Identify each line below that contains the word "right", and copy it out.
[[ EXTRACTED ENTRIES, beginning ]]
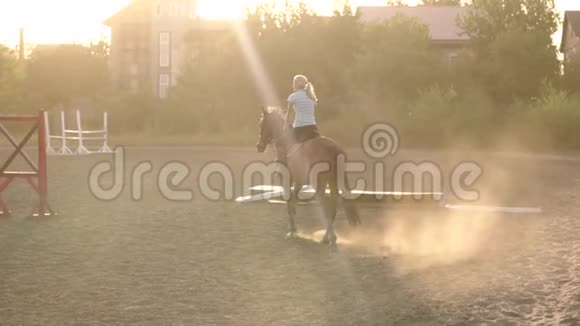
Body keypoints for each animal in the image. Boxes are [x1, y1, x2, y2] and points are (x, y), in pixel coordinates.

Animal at [256, 107, 360, 247]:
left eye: (262, 124)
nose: (259, 146)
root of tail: (333, 147)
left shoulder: (287, 179)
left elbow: (289, 202)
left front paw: (291, 229)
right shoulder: (299, 181)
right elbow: (293, 201)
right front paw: (293, 228)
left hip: (320, 182)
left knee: (325, 207)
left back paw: (330, 237)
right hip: (332, 180)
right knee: (333, 207)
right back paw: (328, 237)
[[ EXTRACTED ENTRIES, end ]]
▶ REPLY:
right shoulder: (299, 181)
right elbow: (293, 201)
right front paw: (293, 228)
right hip: (332, 180)
right knee: (333, 207)
right back paw: (328, 237)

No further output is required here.